• _WORK ORDER A_
Would you output, word for word, the part of the essay on simple models in manufacturing between "Some cynical observers" and "if they do.", inclusive?

READING PASSAGE below:

The Power of Simple Models in Manufacturing
JAMES J. SOLBERG
Despite being admonished repeatedly to “keep it simple,” most of us who deal with technical issues in manufacturing persist in developing evermore complicated models. There are some good reasons (and also a few bad ones) for doing so. At the heart of the matter is the fundamental reality that manufacturing processes are complex. As we advance in our understanding of these processes, it seems natural to incorporate additional complexity in models. Another contributing factor is the increasing power and availability of computers. With this increasing capability comes the opportunity to compute what we never before could compute, and this opportunity presents compelling temptations to see how much we can do. Furthermore, we tend to associate the quality of a model with the degree to which it faithfully represents the system and conditions it purports to model. If we are forced for whatever reason to make simplifying assumptions or to omit details, we regret the necessity and view the step as a loss, a deficiency, a compromise between what we would like to do and what we are able to do. Of course, we know that models always involve some degree of simplification, but we are generally reluctant to introduce more than is forced upon us.
I will call this concern for the faithful correspondence of a model to its referent a concern for validity. The thesis of this paper is that we—those of us in the research community who have been developing models for manufacturing—have been preoccupied with validity to the point that other im-
portant attributes of models have been neglected. In particular, we have sacrificed clarity, generality, and (most important) credibility. The ultimate consequence of this imbalance is that many of our models are not used.
Some cynical observers have gone so far as to accuse academics of deliberately introducing obscurity into their papers in the interest of preserving the mysteries of their priesthood. Others have suggested that the “publish or perish” pressure and all that goes with it creates an environment in which complexity and obscurity will inevitably flourish (Grassman, 1986). My personal view is that the situation is due not so much to insidious forces as to simple lack of attention to important matters. My hope is that well-meaning scholars can and will adjust their behavior when they see that they could be much more effective than they have been. Certainly, they have a good deal to gain in respect and influence if they do.

End of READING PASSAGE.

• _WORK ORDER B_
Can you return, unchanged, the lines of the listing below between the lines holding "best, mean, worst" and "Which category has", inclusive?

RECORDS TO USE below:

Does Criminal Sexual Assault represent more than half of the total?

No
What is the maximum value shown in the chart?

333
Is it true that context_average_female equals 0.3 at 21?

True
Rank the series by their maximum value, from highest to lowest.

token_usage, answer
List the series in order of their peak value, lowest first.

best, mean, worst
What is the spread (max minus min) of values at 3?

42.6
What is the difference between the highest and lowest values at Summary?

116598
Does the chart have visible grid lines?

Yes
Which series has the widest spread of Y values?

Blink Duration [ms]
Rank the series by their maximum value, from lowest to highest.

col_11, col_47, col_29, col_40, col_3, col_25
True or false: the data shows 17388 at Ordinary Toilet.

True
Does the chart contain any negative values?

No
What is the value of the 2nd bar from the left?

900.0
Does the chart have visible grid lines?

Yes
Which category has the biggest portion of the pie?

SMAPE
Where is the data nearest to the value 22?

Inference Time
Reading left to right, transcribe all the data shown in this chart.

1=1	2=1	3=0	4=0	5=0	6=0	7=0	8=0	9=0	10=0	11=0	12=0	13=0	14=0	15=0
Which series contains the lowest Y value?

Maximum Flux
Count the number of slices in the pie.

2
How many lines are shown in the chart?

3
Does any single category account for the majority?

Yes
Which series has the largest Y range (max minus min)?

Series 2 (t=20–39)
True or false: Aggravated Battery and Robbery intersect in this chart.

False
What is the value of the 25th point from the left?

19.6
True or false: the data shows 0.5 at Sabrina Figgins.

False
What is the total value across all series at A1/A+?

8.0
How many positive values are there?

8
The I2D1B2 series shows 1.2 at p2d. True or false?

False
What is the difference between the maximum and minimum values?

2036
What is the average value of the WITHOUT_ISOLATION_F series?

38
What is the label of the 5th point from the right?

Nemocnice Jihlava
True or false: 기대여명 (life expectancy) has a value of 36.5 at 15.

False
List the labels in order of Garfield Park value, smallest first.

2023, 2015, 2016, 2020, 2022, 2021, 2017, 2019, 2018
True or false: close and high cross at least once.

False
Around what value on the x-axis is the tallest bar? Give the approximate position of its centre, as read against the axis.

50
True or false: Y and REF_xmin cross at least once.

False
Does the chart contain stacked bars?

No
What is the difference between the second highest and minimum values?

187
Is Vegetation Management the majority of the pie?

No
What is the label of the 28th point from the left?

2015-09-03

End of RECORDS TO USE.

• _TASK RESPONSE A_
Some cynical observers have gone so far as to accuse academics of deliberately introducing obscurity into their papers in the interest of preserving the mysteries of their priesthood. Others have suggested that the “publish or perish” pressure and all that goes with it creates an environment in which complexity and obscurity will inevitably flourish (Grassman, 1986). My personal view is that the situation is due not so much to insidious forces as to simple lack of attention to important matters. My hope is that well-meaning scholars can and will adjust their behavior when they see that they could be much more effective than they have been. Certainly, they have a good deal to gain in respect and influence if they do.

• _TASK RESPONSE B_
best, mean, worst
What is the spread (max minus min) of values at 3?

42.6
What is the difference between the highest and lowest values at Summary?

116598
Does the chart have visible grid lines?

Yes
Which series has the widest spread of Y values?

Blink Duration [ms]
Rank the series by their maximum value, from lowest to highest.

col_11, col_47, col_29, col_40, col_3, col_25
True or false: the data shows 17388 at Ordinary Toilet.

True
Does the chart contain any negative values?

No
What is the value of the 2nd bar from the left?

900.0
Does the chart have visible grid lines?

Yes
Which category has the biggest portion of the pie?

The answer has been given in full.